Heirloom tomatoe plants by mail order: A little bit of heaven

Mom has been gardening up a storm and wrote the following about tomatoes:
Some heirlooms show up in nurseries this time of year, but not many varieties. After several discouraging years of hunting, I decided to mail-order several varieties. Being able to order one of each variety allows us to taste-test and determine our short-list.
From past garden adventures we know that green zebra, pineapple and purple Russian are sure winners. We also know that IF we can find these tomatoes at the farmers’ market, they are selling for about $4 a pound. Shoot, we eat a couple of pounds in one meal!
Heirlooms still have great flavor and interesting colors. The hybrids are developed to be heavy producing, easy handling money-makers. I go for flavor and looks! You will, too, when you find the varieties that fit you palate.
With heirlooms we also have the opportunity to collect seed. Most heirlooms remain true, even when planted near other varieties. That is probably the only reason we still have heirlooms!
Now these tiny mail-order plants have arrived about a month too early, in the middle of April. Spring is late in stabilizing here in the Sierra Nevada foothills, witnessed by last week’s brief snow.
Our solution:
We put the plants into 4-inch pots with good soil and placed the pots under a small greenhouse cover. The plants joined some seedlings of tomatoes from our own saved seed of last season. This is so much fun…almost addictive.
The greenhouse cover was a gift from my brother when he moved to a home that had a full greenhouse set up. Before his gift, I used simple solutions like rigging up some temporary sides to the tomato shelter, then covering it with 4mil plastic. Both solutions work well.
Temperatures are finally becoming more stable and the soil is warming, so we will move the tomato guests into the orchard to grow beneath some young fruit trees. Lots of sun there. And, tomatoes are sun-lovers.
I’m already thinking about some of the dishes I’ll put together with those tomato treasures. Nothing is more beautiful than chunks of Green Zebra, Red Mortgage Lifter, and Yellow Pineapple tossed together with crushed garlic, olive oil, a bit of vinegar, ribbons of basil, and crushed sea salt. Oh my!

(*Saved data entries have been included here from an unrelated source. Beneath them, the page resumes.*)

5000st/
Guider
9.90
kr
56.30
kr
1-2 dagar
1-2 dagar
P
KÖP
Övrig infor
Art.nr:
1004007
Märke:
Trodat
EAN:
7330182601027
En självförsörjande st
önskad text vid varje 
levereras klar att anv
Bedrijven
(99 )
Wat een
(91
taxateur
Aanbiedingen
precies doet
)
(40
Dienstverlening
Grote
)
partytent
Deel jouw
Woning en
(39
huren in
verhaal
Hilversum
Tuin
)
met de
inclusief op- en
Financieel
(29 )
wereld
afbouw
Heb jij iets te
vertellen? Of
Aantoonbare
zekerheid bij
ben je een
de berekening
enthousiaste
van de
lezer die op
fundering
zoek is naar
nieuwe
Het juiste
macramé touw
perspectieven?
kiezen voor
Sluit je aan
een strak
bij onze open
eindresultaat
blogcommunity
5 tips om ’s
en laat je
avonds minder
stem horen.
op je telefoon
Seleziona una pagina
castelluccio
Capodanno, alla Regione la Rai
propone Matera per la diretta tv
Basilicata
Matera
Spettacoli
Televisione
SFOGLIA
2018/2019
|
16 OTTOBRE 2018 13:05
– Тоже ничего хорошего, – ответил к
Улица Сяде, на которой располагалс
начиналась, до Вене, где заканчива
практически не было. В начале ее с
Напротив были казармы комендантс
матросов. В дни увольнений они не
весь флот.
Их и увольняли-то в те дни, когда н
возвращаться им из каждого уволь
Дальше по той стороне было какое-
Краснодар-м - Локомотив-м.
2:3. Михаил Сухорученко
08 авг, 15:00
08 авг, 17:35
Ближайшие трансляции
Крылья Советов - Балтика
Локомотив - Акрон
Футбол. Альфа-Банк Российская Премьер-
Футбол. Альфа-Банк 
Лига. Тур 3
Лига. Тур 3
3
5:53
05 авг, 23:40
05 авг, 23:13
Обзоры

2 Responses to Heirloom tomatoe plants by mail order: A little bit of heaven
  1. Summer garden: Waiting on the sun

    Mom and Frederick planted seeds back in April which are now ready to burst out of their pots and garden beds if only they had some sunshine. The heat wave in mid-May that caused them to leap out of…

  2. Stanley Walden

    We now live in the Coachella Valley in California, desert country whit temps pretty steady around 90%. I would like to grow heirloom tomatoes…can I in the Fall and Winter?